Ryanair lowers full year profit guidance
Low-fares airline Ryanair has lowered its full year profit guidance from the €1.1bn - €1.2bn range to between €1bn - €1.1bn.
This is due to lower winter air fares, which are expected to fall 7pc.
The airline had previously expected fares would fall 2pc.
However Ryanair added that it had experienced stronger traffic growth, up 9pc to 142 million customers.
"While we are disappointed at this slightly lower full year guidance, the fact that it is the direct result of lower than expected H2 air fares, offset by stronger than expected traffic growth, a better than expected performance on unit cost and ancillary sales is positive for the medium term," Michael O’Leary, CEO of Ryanair, said.

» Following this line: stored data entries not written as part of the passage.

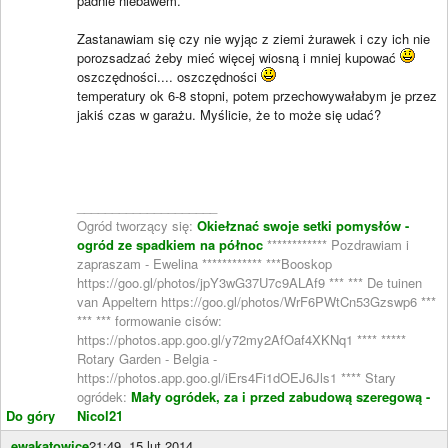
padnie niebawem.
Zastanawiam się czy nie wyjąc z ziemi żurawek i czy ich nie
porozsadzać żeby mieć więcej wiosną i mniej kupować
oszczędności.... oszczędności
temperatury ok 6-8 stopni, potem przechowywałabym je przez
jakiś czas w garażu. Myślicie, że to może się udać?
____________________
Ogród tworzący się:
Okiełznać swoje setki pomysłów -
ogród ze spadkiem na północ
************ Pozdrawiam i
zapraszam - Ewelina ************ ***Booskop
https://goo.gl/photos/jpY3wG37U7c9ALAf9 *** *** De tuinen
van Appeltern https://goo.gl/photos/WrF6PWtCn53Gzswp6 ***
*** *** formowanie cisów:
https://photos.app.goo.gl/y72my2AfOaf4XKNq1 **** *****
Rotary Garden - Belgia -
https://photos.app.goo.gl/iErs4Fi1dOEJ6Jls1 **** Stary
ogródek:
Mały ogródek, za i przed zabudową szeregową -
Do góry
Nicol21
ewakatowice
21:49, 15 lut 2014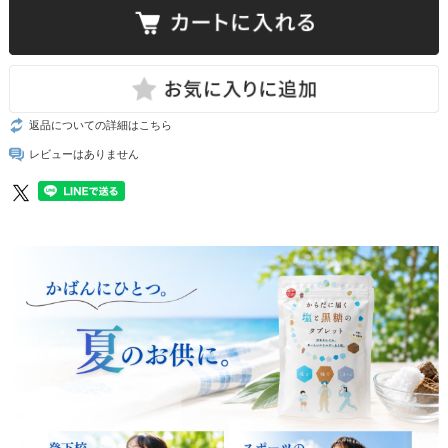
返品についての詳細はこちら
レビューはありません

Mr O’Leary added that he believes there is short haul over capacity in Europe this winter.
"We believe this lower fare environment will continue to shake out more loss making competitors, with Wow, Flybe, and reportedly Germania for example, all currently for sale," he continued.
The airline said while it has "reasonable visibility" over forward quarter four bookings, it cannot rule out further cuts to air fares and/or slightly lower full year guidance if there are unexpected Brexit or security developments which adversely impact yields between now and the end of March.
The guidance excludes exceptional start-up losses in Lauda, which have been cut from €150m to €140m on the back of better than expected unit cost performance during the winter period.